Banned in Boston" is something we look on with amusement, a relic from an earlier age of prudery. But recent events suggest we are not too far from the impulses that prompted Mayor James Michael Curley to forbid speech that offended him.
During the last few months, Boston has lost in court three times over free speech issues. The first was over the city's ban of a march by self-proclaimed racist Richard Barrett. The second was over Boston's effort to stop dancing at the Paradise nightclub. The third was an order that the city allow Hempfest — a pro-marijuana event — to proceed forward on the Boston Common.
These three events all come on the heels of a Supreme Court decision that sharply rebuked Boston for trying to stop South Boston's St. Patrick's Day parade. The city had refused to allow the parade to proceed forward because gays and lesbians were not allowed to march. The Court, arguing parades are a form of speech, upheld the rights of the parade organizers to include or exclude anyone they chose.
Has Boston gone too far? In our zeal for a safe and well-controlled city, are we trampling on First Amendment rights?
I think the answer is yes. I say this as someone who plainly is not in sympathy with the kind of speech the city has been trying to suppress. I was a leader, for example, in pushing to open up the St. Patrick's Day parade to participation by gay groups.
But the First Amendment's purpose isn't to protect speech I happen to like. It's purpose is to protect speech I don't like.

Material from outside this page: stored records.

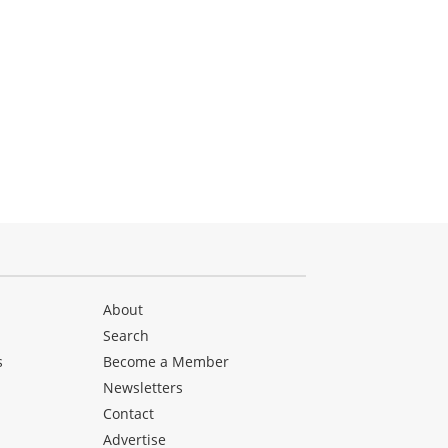
About
Search
s
Become a Member
Newsletters
Contact
Advertise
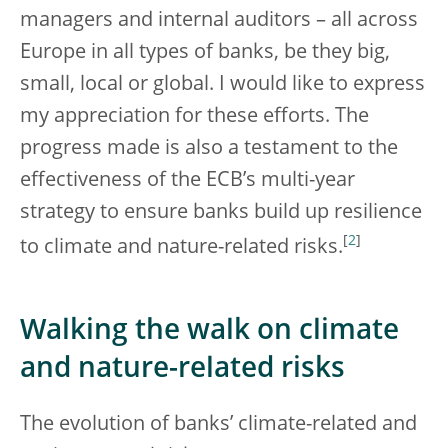
managers and internal auditors – all across
Europe in all types of banks, be they big,
small, local or global. I would like to express
my appreciation for these efforts. The
progress made is also a testament to the
effectiveness of the ECB’s multi-year
strategy to ensure banks build up resilience
[
2
]
to climate and nature-related risks.
Walking the walk on climate
and nature-related risks
The evolution of banks’ climate-related and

In each of the cases cited above, the city had some sound arguments relating to public safety and crowd management that it tried to advance to defend its position. Those are good arguments and courts will generally honor so-called "time, place or manner" restrictions. The problem is that such restrictions still place an obligation on the city to accommodate the speech itself, and for the most part Boston wasn't trying to do that.
The courts involved understood clearly that what was motivating Boston in the Barrett case wasn't only a concern for public safety, it was also Barrett's hateful speech.
Similarly, what was motivating Boston in the Hempfest situation wasn't only crowd control or noise, it was the event's advocacy of marijuana. Indeed, the city's true motivation was made obvious when it argued it would permit the event if the Hempfest organizers tried to urge attendees not to use marijuana. That's like allowing a swim meet so long as the sponsors urge everyone to keep dry.
One of the problems with all of this is that by focusing on speech itself, the city has to an extent lost an opportunity to put in place reasonable restrictions. Indeed, suspicion of the city's motivation is now so high that courts are buying arguments, such as those made by the Paradise nightclub, that efforts to pull an entertainment license now impinge on free-speech concerns.
The city and the First Amendment would be better off if we were to recognize that hateful, troubling and pernicious speech cannot be banned by government. Our obligation is to let it proceed and to recognize that the solution to bad speech is simply more speech.